Fiz uma seleção do que considero os mais expressivos tópicos do livro de Cazes, mas todos os 29 capítulos tem sua razão e necessidade de ser.

“Choro, do Quintal ao Municipal” pontifica que “devemos creditar nossos pioneiros, músicos como Joaquim Callado, Ernesto Nazareth, Anacleto de Medeiros e Chiquinha Gonzaga, entre outros, como os que exerceram forte liderança, cada qual em um front, estabelecendo um alto padrão de composição que dura até hoje”.

Lembra que Carlos Gomes e Villa-Lobos viram em Anacleto e Nazareth a expressão de nossa identidade musical.

A geração de Pixinguinha, Candinho e Bonfiglio de Oliveira deu forma ao Choro, fazendo com que esse termo significasse também um gênero de música. E o mais interessante é que, mesmo depois de um estilista genial como Pixinguinha, o Choro não parou de experimentar”.

“Radamés Gnattali e Garoto – sustenta o autor – trouxeram informações do jazz e do clássico. Severino Araújo traduziu a ‘big band’, enquanto K-Ximbinho e Paulo Moura aprofundaram o namoro entre o Choro e o Jazz. A musicalidade chorística – segue – espalhou-se, levada pelas ondas do rádio e por meio de grandes solistas, dos quais realçamos Zé Menezes e Altamiro Carrilho.

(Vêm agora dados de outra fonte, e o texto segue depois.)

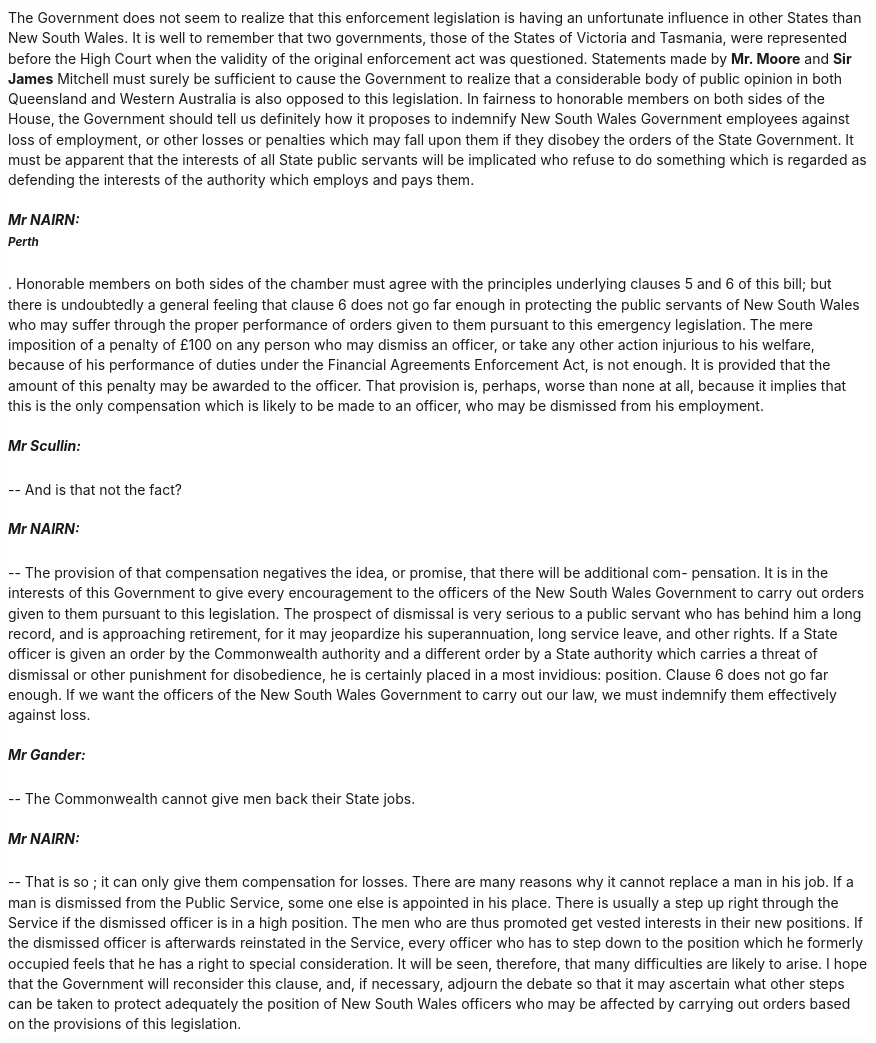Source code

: The Government does not seem to realize that this enforcement legislation is having an unfortunate influence in other States than New South Wales. It is well to remember that two governments, those of the States of Victoria and Tasmania, were represented before the High Court when the validity of the original enforcement act was questioned. Statements made by  **Mr. Moore**  and  **Sir James**  Mitchell must surely be sufficient to cause the Government to realize that a considerable body of public opinion in both Queensland and Western Australia is also opposed to this legislation. In fairness to honorable members on both sides of the House, the Government should tell us definitely how it proposes to indemnify New South Wales Government employees against loss of employment, or other losses or penalties which may fall upon them if they disobey the orders of the State Government. It must be apparent that the interests of all State public servants will be implicated who refuse to do something which is regarded as defending the interests of the authority which employs and pays them. 

##### Mr NAIRN:<br><small class="text-muted">Perth</small>

. Honorable members on both sides of the chamber must agree with the principles underlying clauses 5 and 6 of this bill; but there is undoubtedly a general feeling that clause 6 does not go far enough in protecting the public servants of New South Wales who may suffer through the proper performance of orders given to them pursuant to this emergency legislation. The mere imposition of a penalty of £100 on any person who may dismiss an officer, or take any other action injurious to his welfare, because of his performance of duties under the Financial Agreements Enforcement Act, is not enough. It is provided that the amount of this penalty may be awarded to the officer. That provision is, perhaps, worse than none at all, because it implies that this is the only compensation which is likely to be made to an officer, who may be dismissed from his employment. 

##### Mr Scullin:

--  And is that not the fact? 

##### Mr NAIRN:

-- The provision of that compensation negatives the idea, or promise, that there will be additional com- pensation. It is in the interests of this Government to give every encouragement to the officers of the New South Wales Government to carry out orders given to them pursuant to this legislation. The prospect of dismissal is very serious to a public servant who has behind him a long record, and is approaching retirement, for it may jeopardize his superannuation, long service leave, and other rights. If a State officer is given an order by the Commonwealth authority and a different order by a State authority which carries a threat of dismissal or other punishment for disobedience, he is certainly placed in a most invidious: position. Clause 6 does not go far enough. If we want the officers of the New South Wales Government to carry out our law, we must indemnify them effectively against loss. 

##### Mr Gander:

--  The Commonwealth cannot give men back their State jobs. 

##### Mr NAIRN:

-- That is so ; it can only give them compensation for losses. There are many reasons why it cannot replace a man in his job.  If  a man is dismissed from the Public Service, some one else is appointed in his place. There is usually a step up right through the Service if the dismissed officer is in a high position. The men who are thus promoted get vested interests in their new positions. If the dismissed officer is afterwards reinstated in the Service, every officer who has to step down to the position which he formerly occupied feels that he has a right to special consideration. It will be seen, therefore, that many difficulties are likely to arise. I hope that the Government will reconsider this clause, and, if necessary, adjourn the debate so that it may ascertain what other steps can be taken to protect adequately the position of New South Wales officers who may be affected by carrying out orders based on the provisions of this legislation.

“Roda de Choro” – ‘Chorinho para Você’, de Severino Araújo, Sesc-Paulista – 2010 – Entre os seis componentes destaques para Luizinho 7 Cordas e Milton Mori, no cavaquinho:

Nos momentos mais difíceis, após a morte de lideranças como Jacob do Bandolim (1969) e de Pixinguinha (1973), o Choro encontrou meios de reagir, atraindo novas gerações. “A minha – explica Cazes – que entrou na roda em meados da década de 1970, investiu na codificação e na transmissão organizada do conhecimento relativo ao assunto e o Choro foi à escola”.

Importante ressaltar que cada vez mais jovens começam a tocar Choro no Brasil, além de exemplos de bons intérpretes estrangeiros, como o bandolinista japonês Oh Akioka e a clarinetista israelense Anat Cohen.

Aprendemos que – “na primeira década do século XXI, pudemos observar o brilho de uma nova geração, capitaneada por Hamilton de Holanda e Yamandu Costa, virtuoses que procuram equilibrar tradição e experimentação”.

“Fazendo um balanço global – continua – ouvindo o repertório de uma roda de Choro de hoje em dia, chego à conclusão de que nos desenvolvemos em um modelo acumulativo.

Cada nova proposta que chega não descarta, necessariamente, alguma prática do passado. Por vezes, a grande novidade que um solista apresenta é o balanço de uma polca ‘amolecida’ do século XIX”.